Speaking from Healesville, Victoria, where he has a winery adjacent to a brewery operated by his mates at Little World Beverages, Sexton yesterday reflected on the history of the company he helped build from humble beginnings at the Sail & Anchor Hotel in 1984 to a WA icon.
The Matilda Bay directors had little choice but to recommend the Foster's bid to shareholder 21 years ago, he said, adding - with tongue in cheek - he'd be "very interested" if Foster's suitor SABMiller "wanted to offer Matilda Bay back to its founders".
But Sexton - still regarded as a visionary in the beer industry, as evidenced by the fact Little World has retained Sexton as a consultant more than a decade after the company was established - said he would not be surprised if Redback eventually disappeared from shelves under SABMiller's ownership. "It's been an interesting ride - my recollections go back to the 1970s when I first got into the beer business and it was the impenetrable fortress of Victoria dominated by this incredibly strong brewer, and now they've given the keys to the farm gate away," he said.
Sexton criticised Foster's for "selling out of WA" when the brewing giant turned off the taps at Matilda Bay in 2007.
He said yesterday the takeover was proof the Melbourne brewer had lost touch with the industry.
"They've failed to grasp the changing dynamics of the beer business," he said. "Premium beers are rapidly consuming the profit share of the industry and they've absolutely failed to deliver on that, and that's because they've failed to recognise that."
Little World founding director Howard Cearns said beer drinkers were less parochial than they used to be but the Foster's takeover nevertheless presented opportunities for the sector's remaining players.

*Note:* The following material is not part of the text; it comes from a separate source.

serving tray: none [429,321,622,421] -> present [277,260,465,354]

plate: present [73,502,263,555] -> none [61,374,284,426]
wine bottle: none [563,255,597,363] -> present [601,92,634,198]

Little World will become Australia's biggest listed brewer with a market capitalisation of $226 million after the Foster's sale.
But Sexton said Lion Nathan, the maker of Swan Draught and Tooheys Extra Dry, stood to gain the most ground from a Foster's-SABMiller takeover in the short-term as suitor and target sorted out conflicts between rival brands and international distribution rights.